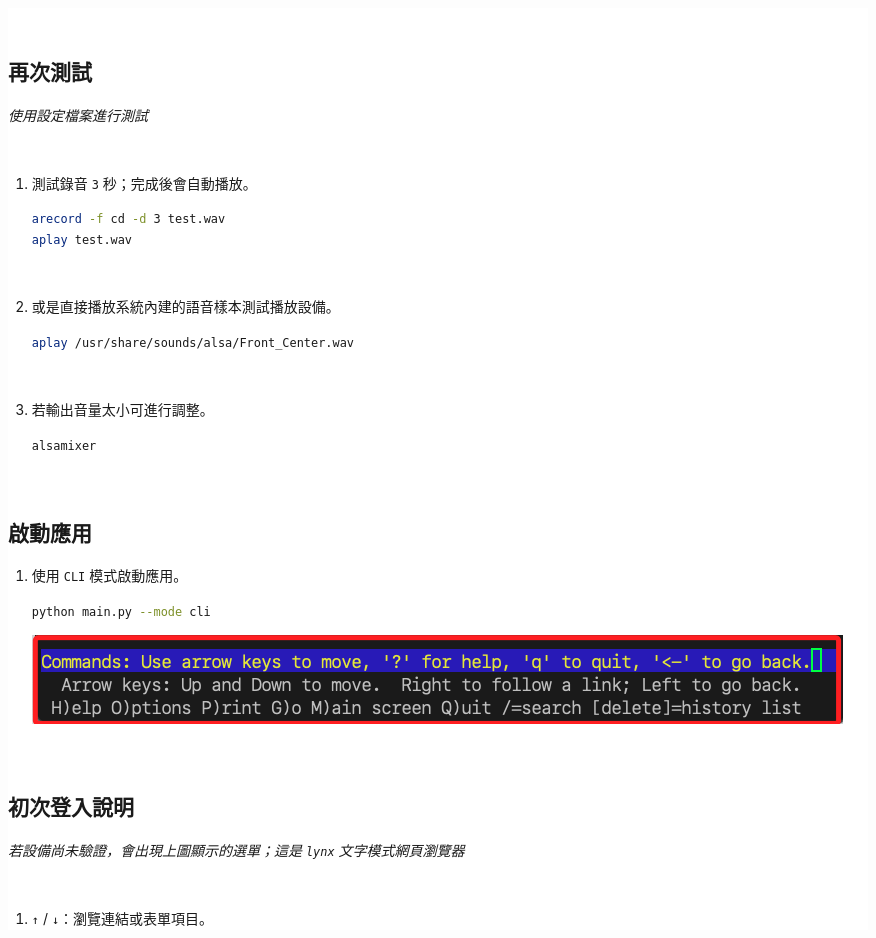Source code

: <br>

## 再次測試

_使用設定檔案進行測試_

<br>

1. 測試錄音 `3` 秒；完成後會自動播放。

    ```bash
    arecord -f cd -d 3 test.wav
    aplay test.wav
    ```

<br>

2. 或是直接播放系統內建的語音樣本測試播放設備。

    ```bash
    aplay /usr/share/sounds/alsa/Front_Center.wav
    ```

<br>

3. 若輸出音量太小可進行調整。

    ```bash
    alsamixer
    ```

<br>

## 啟動應用

1. 使用 `CLI` 模式啟動應用。

    ```bash
    python main.py --mode cli
    ```

    ![](images/img_18.png)

<br>

## 初次登入說明

_若設備尚未驗證，會出現上圖顯示的選單；這是 `lynx` 文字模式網頁瀏覽器_

<br>

1. `↑` / `↓`：瀏覽連結或表單項目。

☆ ☆ ☆

■ Problem statement:
Reproduce each entry exactly as written, but leave out the images.

■ Answer to the exercise:
Source code

: <br>

## 再次測試

_使用設定檔案進行測試_

<br>

1. 測試錄音 `3` 秒；完成後會自動播放。

    ```bash
    arecord -f cd -d 3 test.wav
    aplay test.wav
    ```

<br>

2. 或是直接播放系統內建的語音樣本測試播放設備。

    ```bash
    aplay /usr/share/sounds/alsa/Front_Center.wav
    ```

<br>

3. 若輸出音量太小可進行調整。

    ```bash
    alsamixer
    ```

<br>

## 啟動應用

1. 使用 `CLI` 模式啟動應用。

    ```bash
    python main.py --mode cli
    ```

    ![](images/img_18.png)

<br>

## 初次登入說明

_若設備尚未驗證，會出現上圖顯示的選單；這是 `lynx` 文字模式網頁瀏覽器_

<br>

1. `↑` / `↓`：瀏覽連結或表單項目。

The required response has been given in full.